(Beginning of Text under study)
Leandra Mira is a little worried the people who pass her think she’s a doomsday prophet.
It’s the “11 YEARS” poster that might cause confusion, propped up next to Mira’s regular perch in Downtown Pittsburgh, right on the City-County Building steps. Those 11 years, some climate researchers say, are all that’s left to prevent irreversible damage from climate change.
But 17-year-old Mira, who has sat by herself on the steps every Friday from 12-4 p.m. for the past month, doesn’t want to tell you about the end of the world. Like many of the young activists who have started striking for action on climate change, Mira just wants us to do something.
Mira’s goals are part global, part local. As an Upper St. Clair native, Mira isn’t technically a Pittsburgher, and the city officials working behind her in the City-County Building weren’t elected or appointed to serve her. (Contrary to the building’s name, most Allegheny County officials work in other buildings nearby.) But reading about Pittsburgh’s poor air, and the ethane cracker plant Shell is constructing in Beaver County, made her feel like she needed to do something.
“We say we want to be a green city, we say we want to do all these things for the climate crisis, and yet we aren’t really mobilizing and doing that,” said Mira.
She doesn’t have a written list of demands, at least not yet. She doesn’t trust herself with that, she says — her protest is all about finding other people who can help her make the changes she wants to make. Her hope is that it all leads up to a large demonstration near this spot on Sept. 20, the planned date of a massive global climate strike.
Mira’s inspiration, 16-year-old Greta Thunberg, started striking outside the Swedish Parliament in Stockholm less than a year ago. Eventually, others joined her. Now, more than a million people across the world have participated in Thunberg’s School Strike for Climate Change. She’s addressed the U.N. Climate Change Conference in Poland and was featured on the cover of Time magazine, and her movement is still growing.
First, though, Friday after Friday, just like Mira, she sat alone.
When Mira decided she wanted to start a #FridaysForFuture movement in Pittsburgh, she took to social media, advertising the plan on Instagram — she figured that was a good place to recruit like-minded teens. No one showed up the first week. Or the second.
As she prepared for her third Friday on the City-County Building steps, Mira said that although “it does feel lonely sometimes,” she doesn’t blame kids her age who message her with excuses for why they’re not joining her or — even worse — say they’re coming and then don’t show.
(End of Text under study)
→ **Task**
Reproduce verbatim the stretch of the climate-strike article from "As she prepared" through "then don’t show.".
(Beginning of Material provided)
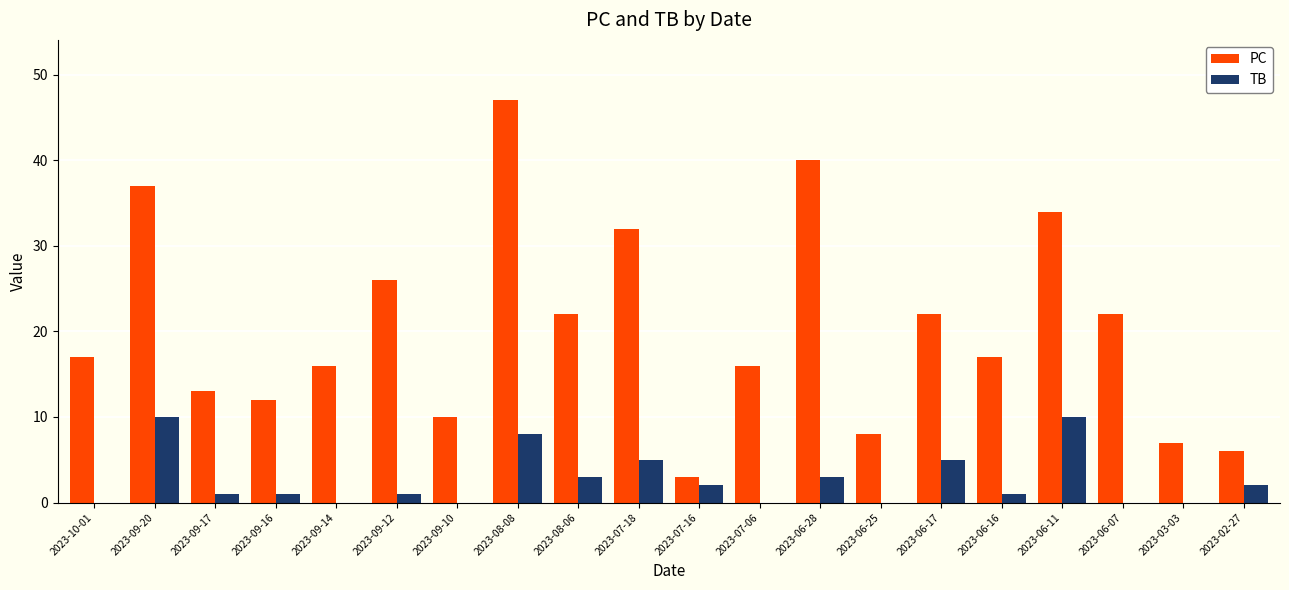

Count the number of categories in the chart.

20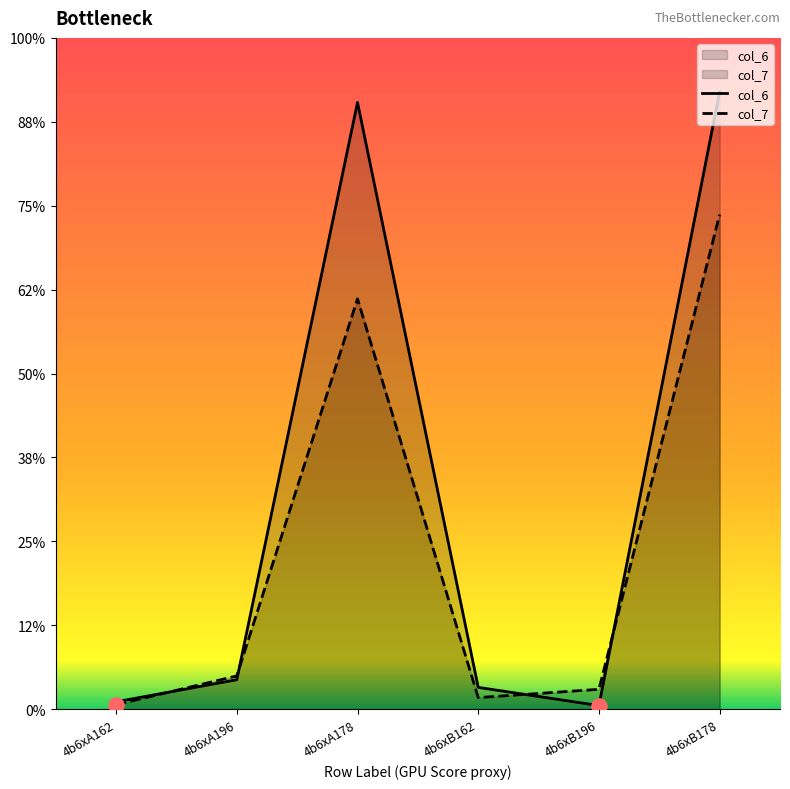

Which series contains the lowest Y value?

col_6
(End of Material provided)
→ **Task result**
As she prepared for her third Friday on the City-County Building steps, Mira said that although “it does feel lonely sometimes,” she doesn’t blame kids her age who message her with excuses for why they’re not joining her or — even worse — say they’re coming and then don’t show.